3° dimanche de Carême / 4 mars 2018.

Évangile de Jésus Christ selon saint Jean    

Comme la Pâque juive était proche, Jésus monta à Jérusalem. Dans le Temple, il trouva installés les marchands de bœufs, de brebis et de colombes, et les changeurs. Il fit un fouet avec des cordes, et les chassa tous du Temple, ainsi que les brebis et les bœufs ; il jeta par terre la monnaie des changeurs, renversa leurs comptoirs, et dit aux marchands de colombes : « Enlevez cela d’ici. Cessez de faire de la maison de mon Père une maison de commerce. » Ses disciples se rappelèrent qu’il est écrit : L’amour de ta maison fera mon tourment.
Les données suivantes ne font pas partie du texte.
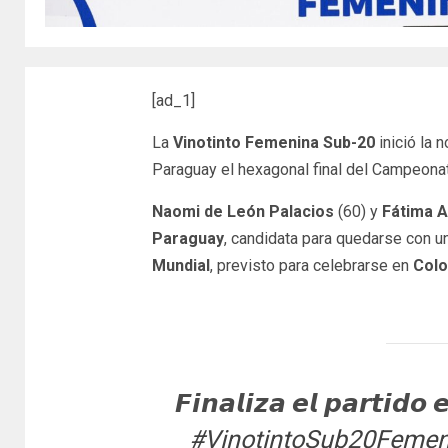
[ad_1]
La
Vinotinto Femenina Sub-20
inició la 
Paraguay el hexagonal final del Campeona
Naomi de León Palacios
(60) y
Fátima 
Paraguay
, candidata para quedarse con un
Mundial
, previsto para celebrarse en
Col
𝙁𝙞𝙣𝙖𝙡𝙞𝙯𝙖 𝙚𝙡 𝙥𝙖𝙧𝙩𝙞𝙙𝙤 
#VinotintoSub20Femen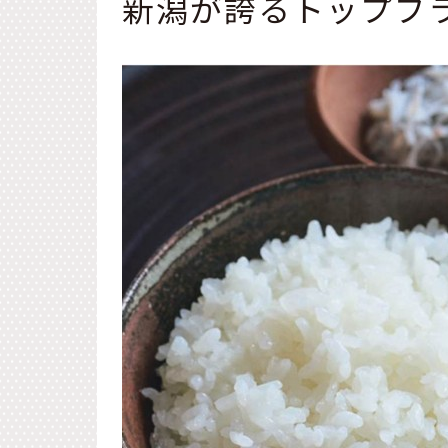
新潟が誇るトップブ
Des Juifs l’interpellèrent : « Quel signe peux-tu nous donner pour agir ainsi ? » Jésus leur répondit : « Détruisez ce sanctuaire, et en trois jours je le relèverai. » Les Juifs lui répliquèrent : « Il a fallu quarante-six ans pour bâtir ce sanctuaire, et toi, en trois jours tu le relèverais ! » Mais lui parlait du sanctuaire de son corps. Aussi, quand il se réveilla d’entre les morts, ses disciples se rappelèrent qu’il avait dit cela ; ils crurent à l’Écriture et à la parole que Jésus avait dite. Pendant qu’il était à Jérusalem pour la fête de la Pâque, beaucoup crurent en son nom, à la vue des signes qu’il accomplissait. Jésus, lui, ne se fiait pas à eux, parce qu’il les connaissait tous et n’avait besoin d’aucun témoignage sur l’homme; lui-même, en effet, connaissait ce qu’il y a dans l’homme. (Jn 2, 13-25).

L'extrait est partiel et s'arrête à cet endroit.